◆ Passage shown ◆
On the same page you can choose from different MongoDB versions:

ClusteControl Deploy MongoDB version 4.0

When all is set hit the deploy button. You can monitor the status of the creation of our new cluster from the ClusterControl activity monitor. Once the task is finished, we can see our cluster in the main ClusterControl screen and on the topology view.

ClusterControl Topology view

As we can see in the image, once we have our cluster created, we can perform several tasks on it, like converting replica set to shard or adding nodes to the cluster.

ClusterControl Scaling

Import a New Cluster

We also have the option to manage an existing cluster by importing it into ClusterControl. Such environment can be created by ClusterControl or other methods like docker installation.

ClusterControl import MongoDB

First, we must enter the SSH access credentials to our servers. Then we enter the access credentials to our database, the server data directory, and the version. We add the nodes by IP or hostname, in the same way as when we deploy, and press on Import. Once the task is finished, we are ready to manage our cluster from ClusterControl.

Scaling MongoDB

One of the cornerstones of MongoDB is that it is built with high availability and scaling in mind. Scaling can be done either vertically by adding more resources to the server or horizontally with more nodes. Horizontal scaling is what MongoDB is good at, and it is not much more than spreading the workload to multiple machines. In effect, we’re making use of multiple low-cost commodity hardware boxes, rather than upgrading to a more expensive high-performance server. MongoDB offers both read- and write scaling, and we will uncover the differences between these two strategies for you. Whether to choose read- or write scaling all depends on the workload of your application: if your application tends to read more often than it writes data you will probably want to make use of the read scaling capabilities of MongoDB.

With ClusterControl adding more servers to the cluster is an easy step. You can do that from the GUI or CLI. For more advanced users you can use ClusterControl Developer Studio and write an resource base condition to expand your cluster horizontally.

Source records
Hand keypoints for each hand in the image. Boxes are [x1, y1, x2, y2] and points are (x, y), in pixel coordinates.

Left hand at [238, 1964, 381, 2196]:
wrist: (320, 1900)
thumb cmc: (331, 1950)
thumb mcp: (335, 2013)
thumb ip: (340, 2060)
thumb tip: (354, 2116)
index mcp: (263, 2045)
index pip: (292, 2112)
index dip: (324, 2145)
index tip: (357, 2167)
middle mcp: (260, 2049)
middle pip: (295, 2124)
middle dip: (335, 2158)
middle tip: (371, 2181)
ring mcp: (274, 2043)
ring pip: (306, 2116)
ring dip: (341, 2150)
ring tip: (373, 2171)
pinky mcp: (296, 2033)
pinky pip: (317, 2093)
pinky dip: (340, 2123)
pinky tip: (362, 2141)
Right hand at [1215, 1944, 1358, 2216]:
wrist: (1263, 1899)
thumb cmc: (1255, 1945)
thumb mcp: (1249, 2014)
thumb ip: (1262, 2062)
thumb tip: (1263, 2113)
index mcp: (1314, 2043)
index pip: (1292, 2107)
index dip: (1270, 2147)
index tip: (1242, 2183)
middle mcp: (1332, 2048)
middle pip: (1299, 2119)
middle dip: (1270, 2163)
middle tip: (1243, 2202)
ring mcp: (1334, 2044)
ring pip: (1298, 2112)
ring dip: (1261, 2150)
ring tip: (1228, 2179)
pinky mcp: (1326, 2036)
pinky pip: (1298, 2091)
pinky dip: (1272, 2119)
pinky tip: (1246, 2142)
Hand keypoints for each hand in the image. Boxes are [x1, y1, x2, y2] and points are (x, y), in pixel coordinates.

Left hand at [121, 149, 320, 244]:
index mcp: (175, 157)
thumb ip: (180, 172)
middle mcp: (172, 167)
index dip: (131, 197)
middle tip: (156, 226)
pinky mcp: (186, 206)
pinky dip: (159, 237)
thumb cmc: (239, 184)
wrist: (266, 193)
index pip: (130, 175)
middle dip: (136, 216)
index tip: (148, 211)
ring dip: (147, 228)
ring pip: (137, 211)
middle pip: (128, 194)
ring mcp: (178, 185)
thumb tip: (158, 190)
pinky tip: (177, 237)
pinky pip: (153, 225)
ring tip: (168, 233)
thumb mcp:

◆ Prompt 1 ◆
Please list everything the ClusterControl passage says to enter or add when importing an existing cluster, before pressing Import.
◆ Prompt 2 ◆
According to the ClusterControl passage, when would you probably want to use MongoDB's read scaling capabilities?
These items are separate from the passage and are not part of it.

◆ Exercise result 1 ◆
- SSH access credentials to the servers
- Access credentials to the database
- The server data directory
- The version
- The nodes, by IP or hostname

◆ Exercise result 2 ◆
When your application tends to read more often than it writes data.